Proviamo a capire cosa è cambiato e perché ad oggi la terapia elettroconvulsivante (ECT) è sicura ed efficace. Innanzitutto, la pratica è indolore: si svolge in anestesia generale e grazie all’iniezione di miorilassanti non vi è il rischio di lesionare muscoli o ossa.

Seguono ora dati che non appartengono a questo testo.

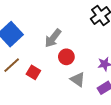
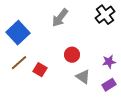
gray arrow: (53, 38) -> (60, 18), moved

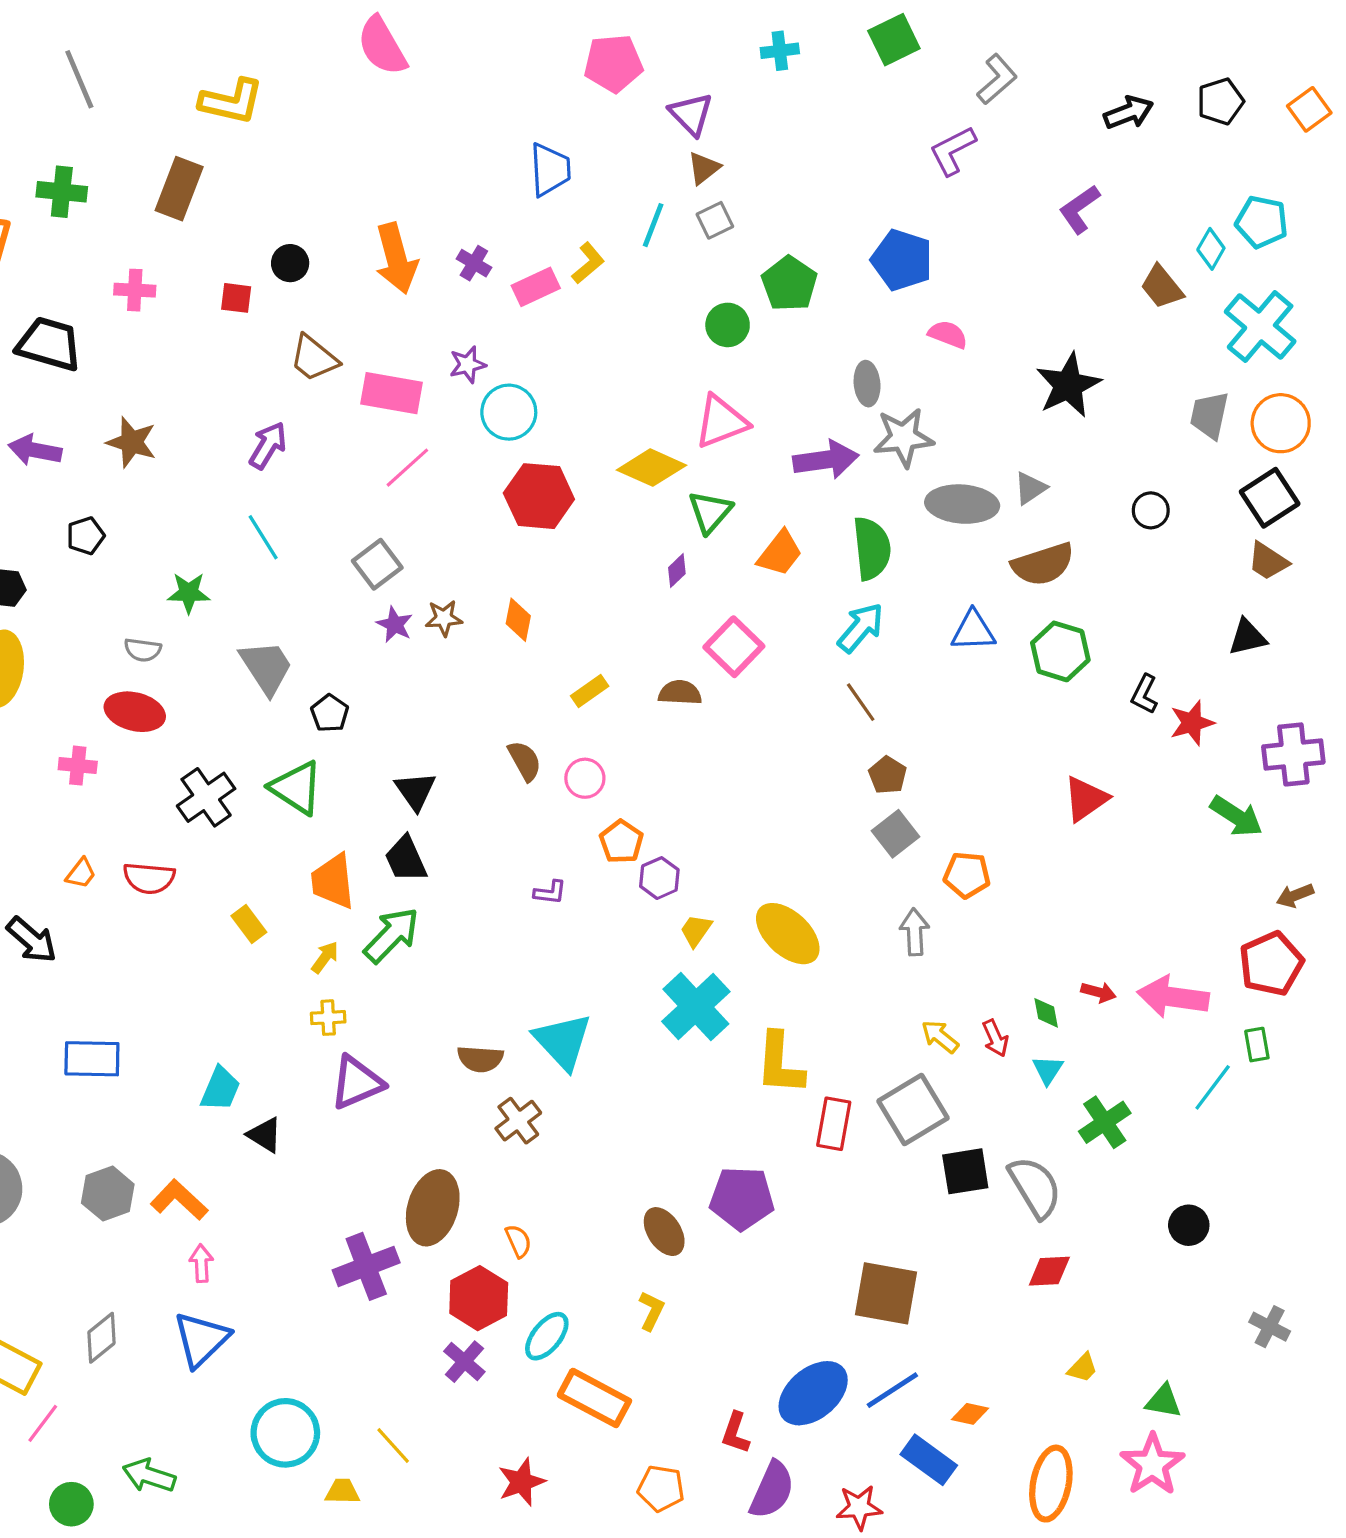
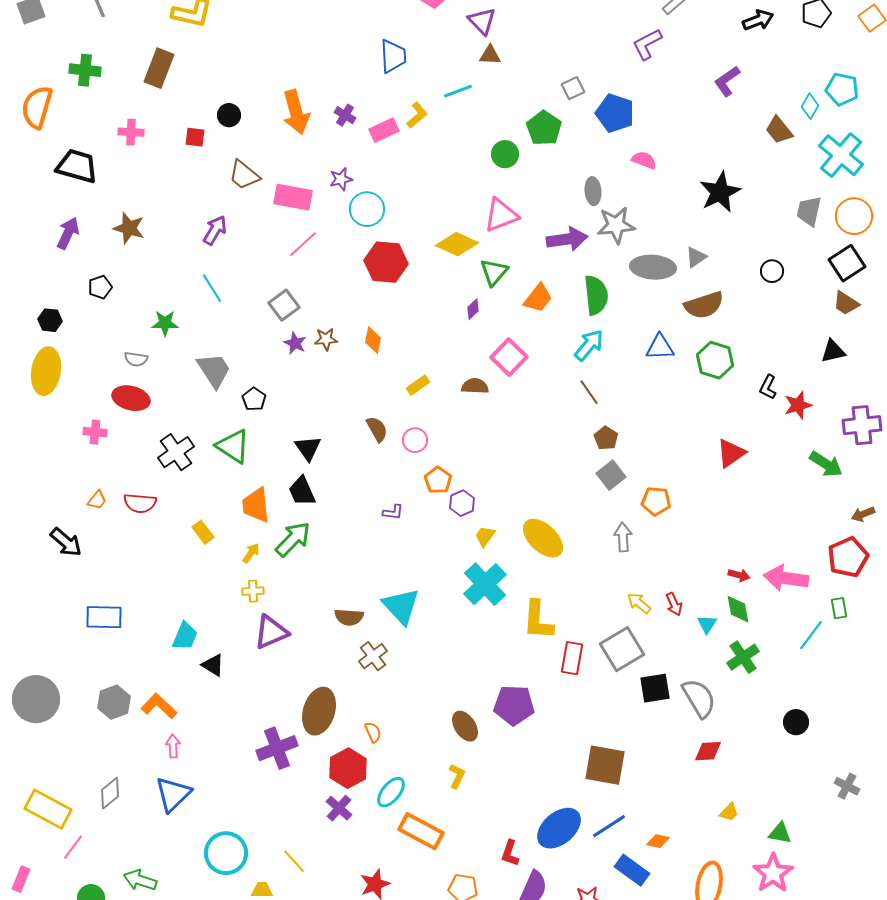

Il dosaggio di corrente trasmessa si è di molto ridotto (impulsi ultrabrevi di pochi volt), limitando così gli effetti collaterali, tra i quali mal di testa, vomito, brevi amnesie, confusione. Anche l’ipotesi che l’ECT danneggi il cervello non ha trovato supporto nei molti studi radiologici svolti negli ultimi anni, non sono state individuate lesioni strutturali post-terapia. Inoltre, sono state definite più chiaramente le linee guida per il suo utilizzo: depressione refrattaria ai trattamenti e alcune forme di schizofrenia. Nel caso della depressione si riscontrano miglioramenti nel 70% dei casi: questo è un dato da non sottovalutare considerando la grande diffusione di questo disturbo (circa 3 milioni di italiani ne sono affetti).


Combattendo lo stigma e il pregiudizio possiamo aiutare chi ha bisogno di questa terapia ad accettare il trattamento e a scegliere una vita migliore. E allora, non è forse arrivata l’ora di abbandonare ‘’il nido del cuculo’’?